Another large igneous province implicated in mass extinction

At the end of the Triassic Period, around 200 Ma ago, life underwent a major crisis that so far has not been believably connected to either extraterrestrial or geological causes.  Previous studies have shown that the mass extinction was accompanied by an decrease in 13C in sediments that suggests a short-lived global warming of  between 2-4 °C at the Tr-J boundary.  That CO2 levels rose is suggested by a decrease in the density of pores (stomata) on fossil leaves.  It has been suspected for some time that the largest known continental igneous event, which accompanied early rifting of the modern Atlantic Ocean basin may have been responsible, but so far the dating of this Central Atlantic magmatic province (CAMP) has not been tied to the boundary conclusively.  A large consortium of Italian, French, US, Moroccan and Swiss has addressed the sedimentary and igneous record around Tr-J times in the High Atlas of Morocco (Marzoli, A and 14 others 2004.  Synchrony of the Central Atlantic magmatic province and the Triassic-Jurassic boundary climatic and biotic crisis.  Geology, v. 32, p. 973-976).  There, one of the few uneroded continental flood basalt sequences of CAMP (most preserved CAMP magmas are in the form of sills and dykes in offshore basins) occurs among Triassic and Jurassic sediments.  Their base deforms the underlying sediments, suggesting that eruption was onto unlithified sediments, shortly after their deposition.  Fossils from the sediments are of little help in tying down the age of eruption, however, Ar-Ar ages of the lavas are all within error of 200 Ma, and tally with magnetic stratigraphy from the Tr-J boundary elsewhere.  Both age and geochemistry of the flows are remarkably similar to those of flood basalts from the other side of the Atlantic.  Magmatic duration, like that in other large igneous provinces was of short duration, no more than a couple of million years.  So it now seems that three of the “big five” mass extinctions (the others are end-Permian, connected with the Siberian Traps, and the K-T boundary and associated Deccan Traps) have at least a partial cause from CO2 release by massive volcanism.

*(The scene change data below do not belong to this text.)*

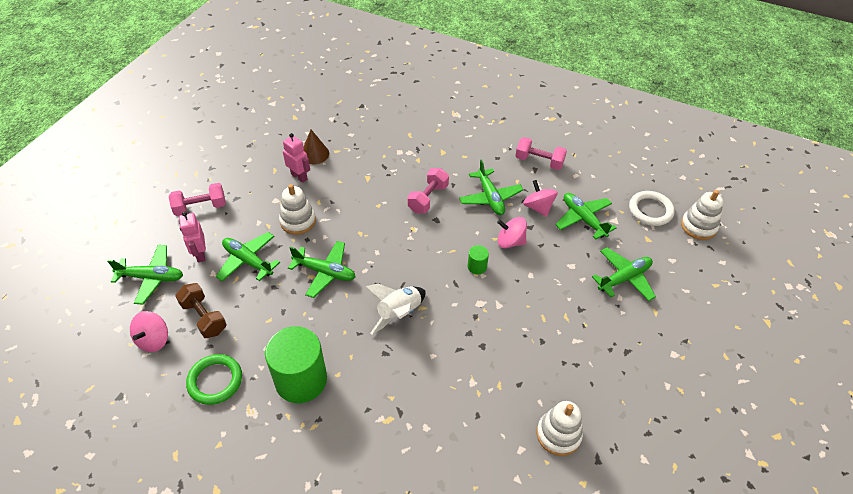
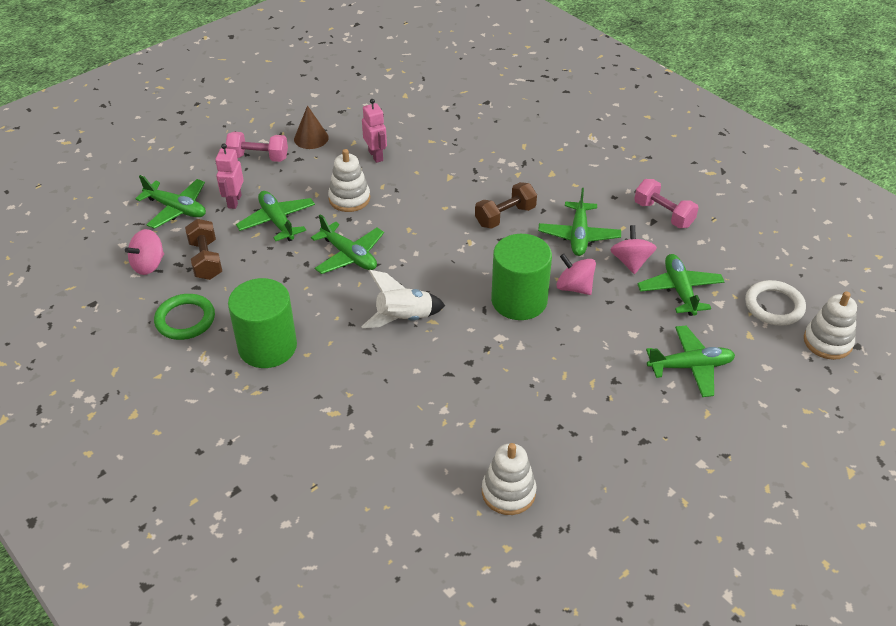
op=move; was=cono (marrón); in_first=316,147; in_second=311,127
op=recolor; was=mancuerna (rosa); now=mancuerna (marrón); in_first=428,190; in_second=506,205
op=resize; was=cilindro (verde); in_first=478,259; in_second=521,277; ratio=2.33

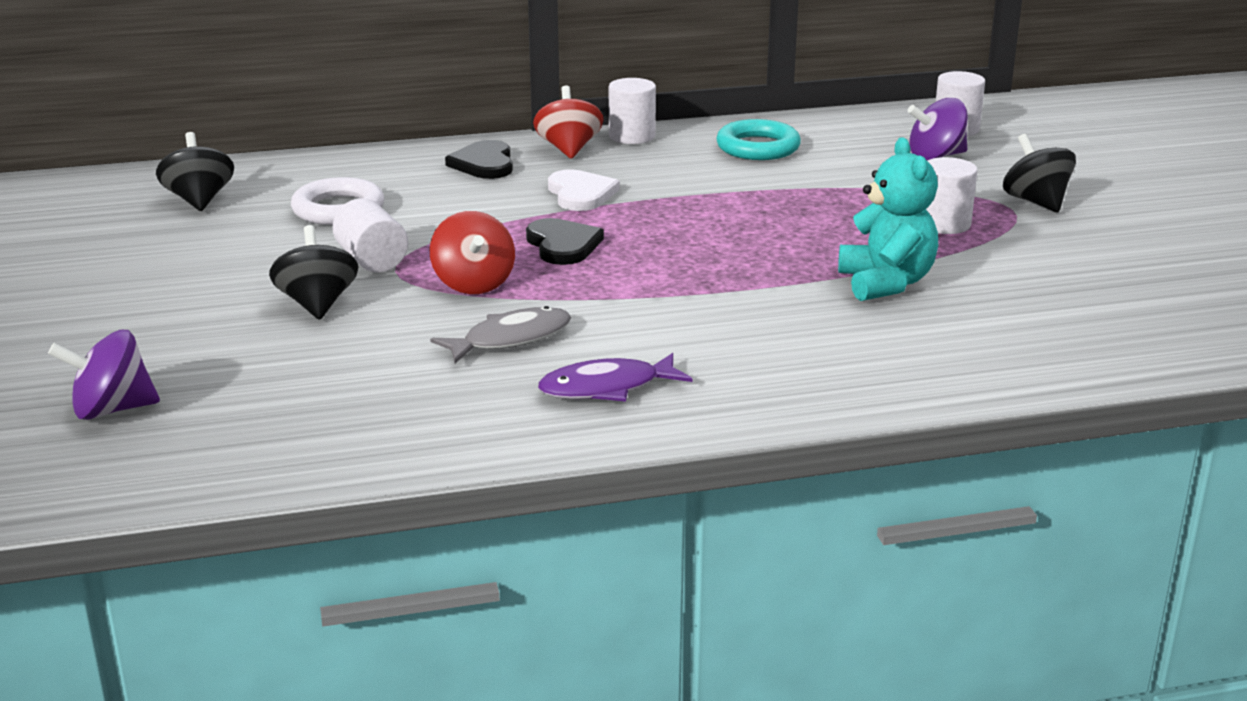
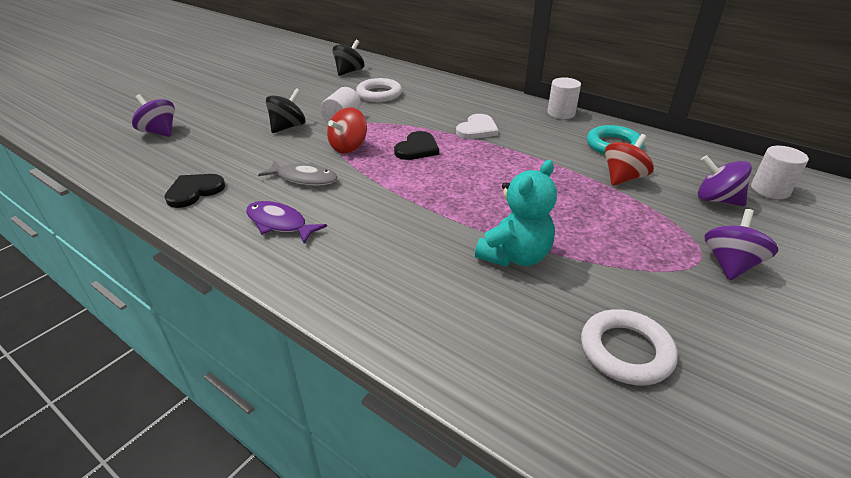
op=delete; was=cilindro (blanco); in_first=952,195
op=insert; now=anillo (blanco); in_second=629,347
op=move; was=corazón (negro); in_first=479,159; in_second=194,191
op=move; was=peonza (rojo); in_first=568,122; in_second=629,160
op=recolor; was=peonza (negro); now=peonza (morado); in_first=1039,173; in_second=741,244

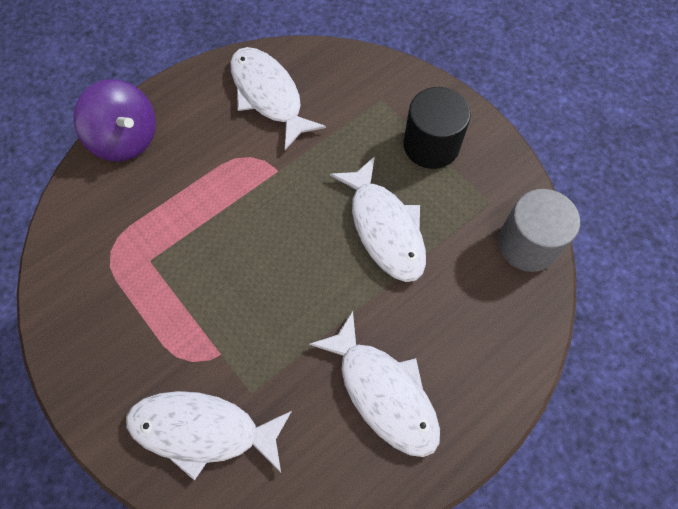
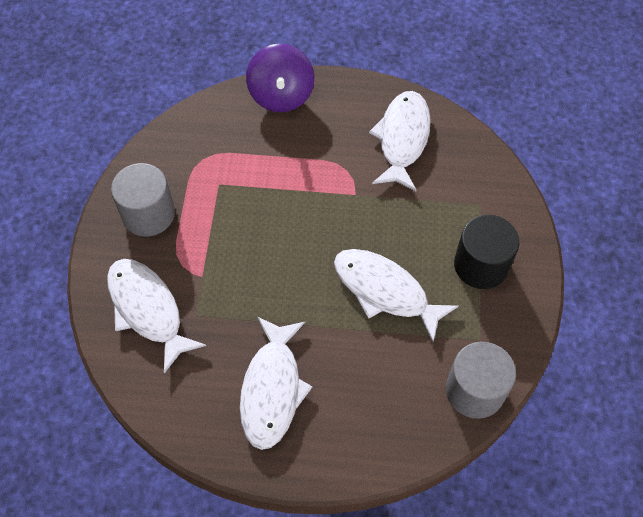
op=insert; now=cilindro (gris); in_second=143,200
op=rotate; was=pez (blanco); in_first=378,219; in_second=396,295; clockwise=105

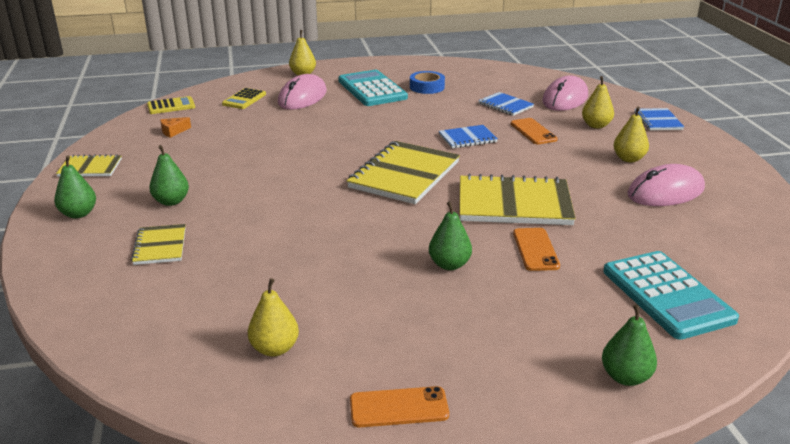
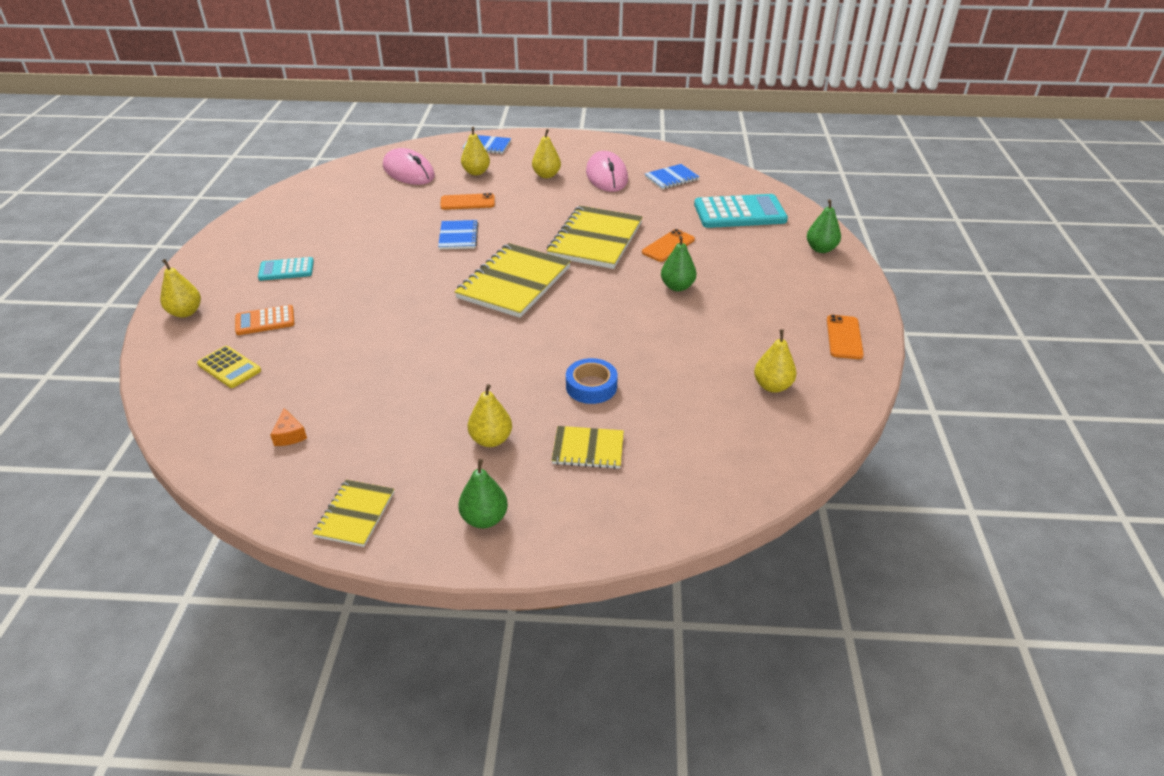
op=delete; was=calculadora (amarillo); in_first=171,105
op=move; was=cinta adhesiva (azul); in_first=427,82; in_second=592,381
op=move; was=cuaderno (azul); in_first=506,104; in_second=672,176
op=replace; was=ratón (rosa); now=calculadora (naranja); in_first=302,92; in_second=265,320
op=recolor; was=pera (verde); now=pera (amarillo); in_first=169,175; in_second=490,415
op=rotate; was=cuaderno (amarillo); in_first=403,172; in_second=512,280; clockwise=75
op=rotate; was=móvil (naranja); in_first=536,249; in_second=668,245; clockwise=-60
op=resize; was=calculadora (turquesa); in_first=373,88; in_second=286,269; ratio=0.55

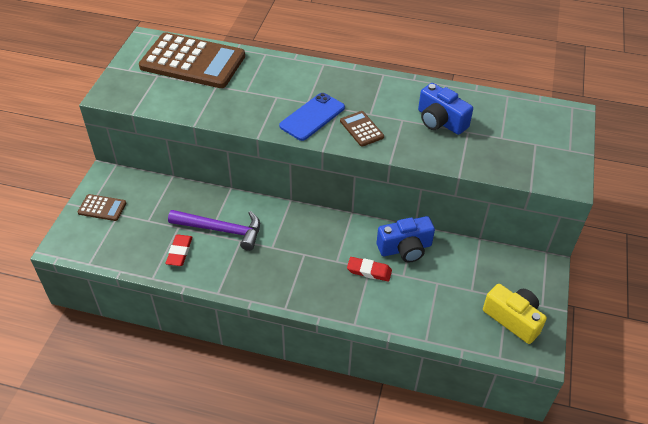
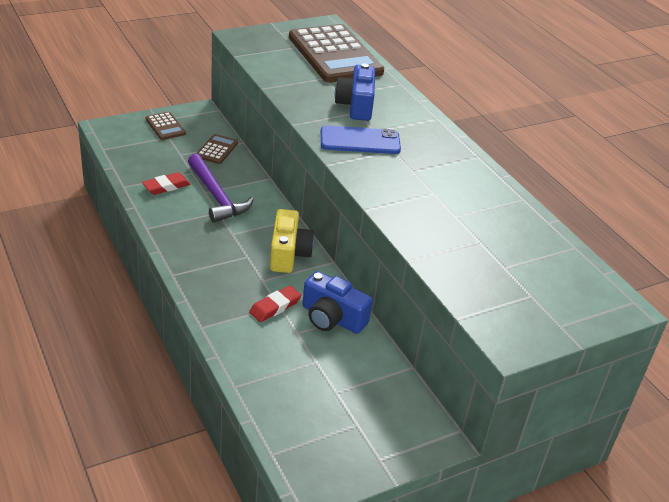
op=move; was=calculadora (marrón); in_first=362,129; in_second=217,149
op=move; was=cámara (azul); in_first=445,109; in_second=355,92
op=move; was=cámara (amarillo); in_first=515,314; in_second=292,241
op=rotate; was=goma de borrar (rojo); in_first=369,269; in_second=275,304; clockwise=75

Iron isotopes enter the Archaean life debate

Some years ago geochemists obtained carbon-isotope data from 3.8 Ga rocks in Greenland that seemed at the time to be persuasive evidence for the emergence of life during or shortly after Earth’s most traumatic period.  Up to 3.8 Ga the Moon was bombarded by huge projectiles, and its companion Earth would have received at least 13 times the flux of destruction.  The carbon was within sturdy apatite grains from supposed iron-rich metasediments, and may have been preserved from later high-grade metamorphism.  Doubt has been cast on that hypothesis, either because of the unlikelihood of any carbon remaining unfractionated by heating, or because some aspects of the rocks’ geochemistry suggested that they we of igneous origin rather than sediments.  Readers will have seen in previous years’ EPN that a controversy rages over even tangible signs that suggest cellular material from rocks half a billion years younger.  Geochemists from France and the US have taken a different tack with the ancient Greenlandic rocks that ought to at least resolve the igneous versus sedimentary origin of the banded iron-rich rocks (Dauphas, N. et al. 2004.  Clues from Fe isotope variations on the origin of Early Archean BIFs from Greenland.  Science, v. 306, p. 2077-2080).  They found that the heavy iron isotope 57Fe is more enriched in the ironstones than in any igneous rocks, with little chance that the difference was induced by thermal fractionation.  They are metasediments.  But therein lies a surprise.  The heavy-iron signatures are greater than in less aged banded ironstones.  One way in which that could have arisen is from biogenic precipitation of soluble reduced Fe-2, perhaps involving anoxygenic photosynthesisers – because of the strong capacity of photosynthesis for setting electrons in motion, all such organic reactions create local oxidising conditions, whether or not oxygen itself is produced.